Once upon a time there lives this married woman who fought all the time with her husband. They fight so much that often the husband does not come home from work. Well, one day, the wife discovers that her husband dies in a car accident and she realizes that she is a widow. After a number of months, the new widow realizes that she misses her dead husband and she seeks out a spiritualist who tells her that her husband is just fine. She adds further that he is eagerly awaiting a reunion with her. “Is there anything he needs?” the distraught woman asks, between tears. The spiritualist closes her eyes to concentrate, then replies, “He says he’d love a pack of cigarettes.” “I’ll send a carton immediately.” the woman says joyfully. “But did he say where I should send them?” “No,” replies the spiritualist somberly. “But he didn’t ask for matches.”
Today, widows teach us many things about prayer and action.
In his book, With Open Hands, the late Fr. Henri Nouwen tells us that our clenched fists symbolize our clenched hearts, holding tightly to things worthless, unwilling to let the loving touch of God heal us. The metaphor is open hands and open arms. As Christians, recall that the most ancient gesture for prayer is called the “orans” position. Standing with hands and arms upraised is the ancient position for prayer. The three great monotheistic religions of Islam, Judaism and Christianity pray in this fashion. Moses often prays to God with arms raised and hands open.
But we must discuss another aspect of prayer today. That issue is this: We who pray with arms raised and hands open sometimes have to work for justice with fists raised. Our model today is a widow.
There is nothing more fearful than an angry widow. And widows must have been feared in St.

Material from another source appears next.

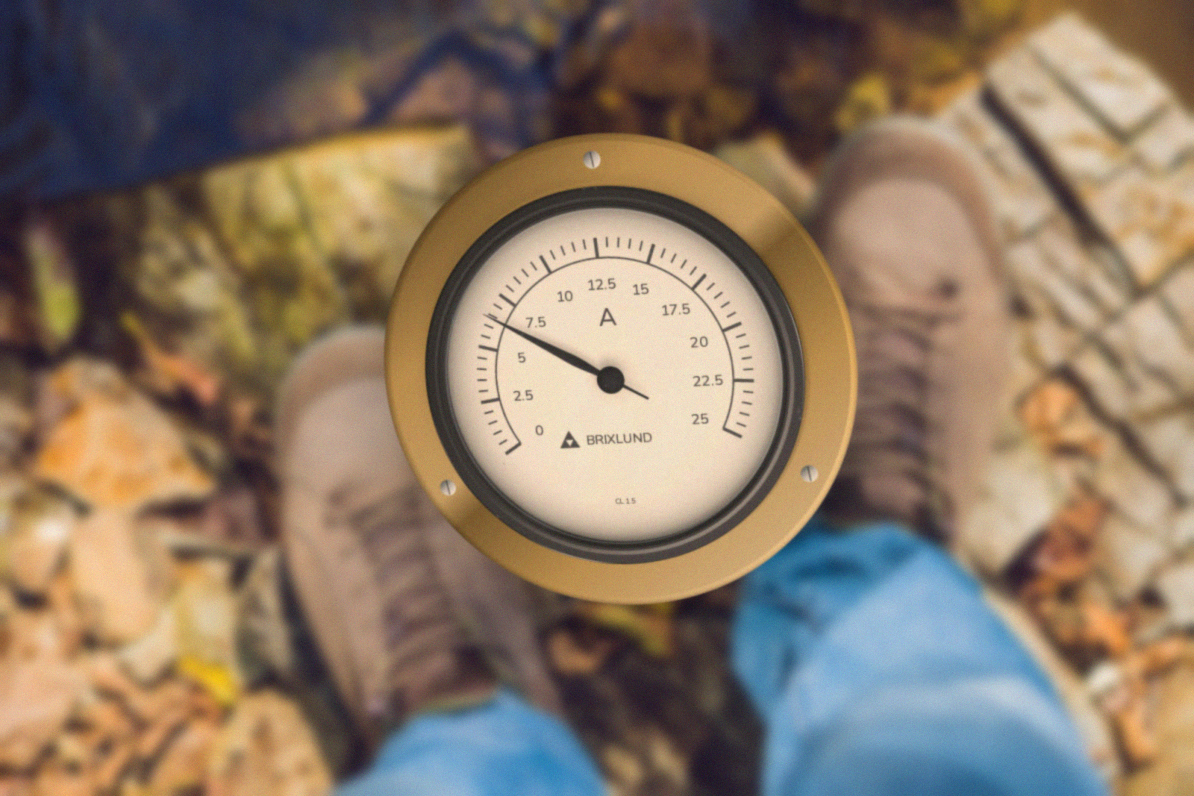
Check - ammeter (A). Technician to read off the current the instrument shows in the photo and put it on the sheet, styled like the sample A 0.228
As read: A 6.5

Luke’s community because Luke tells us a parable about a widow who badgers an unjust judge so much that he grants her request for fear that she will walk up to him and give him a black eye. There is nothing more fearful than an angry widow and I think many here in the Villa assembly know what I am talking about. And there was no one more formidable than my 89-year-old grandmother who died in 2000. Of Polish decent and small in stature my “nanny” had a loving heart and a strong sense of justice. If you cheated her in her grocery bill, watch out! If you did not give her the senior citizen’s discount, watch out! If the social security check was late, watch out! My grandmother was so tough that when she realized she was getting off the wrong exit on the highway, she stopped and turned around fearing no one or no thing!

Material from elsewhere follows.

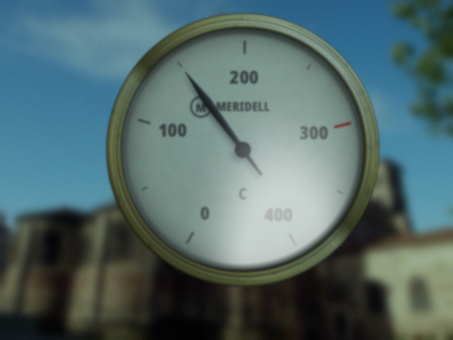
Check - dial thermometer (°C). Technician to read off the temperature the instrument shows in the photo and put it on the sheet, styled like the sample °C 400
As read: °C 150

My grandmother, the widow of the Gospel and many other widows throughout the world teach us how to preach the Word! St. Paul tells us to preach the word, whether convenient or inconvenient. We who pray with arms raised and hands open sometimes have to work for justice with fists raised. It does not mean that we threaten violence or use violence. It does not mean that we refuse the sign of peace if we dislike them. Never in the Gospels do we see Jesus preaching or teaching violence to spread the Gospel. But sometimes we have to demand justice. Why? Because in America, the majority of the poor are women and children! Because in America, we spend more money on political ads, guns and bombs than we do on elderly and babies. Because in America, to be old, female and poor means that we have not done enough to protect elderly women who stay home to raise their children only to fall into poverty when their husbands die.
Maybe we know a poor elderly woman who needs our help. Maybe we know a poor elderly widower who wants our assistance. We who pray with arms raised and hands open also need to hear that when we come to the Eucharist we need to translate prayer into action. Because when Christ returns, he will want to find faith!
The Rev. Fr. Dr. T. Becket A. Franks, O.S.B.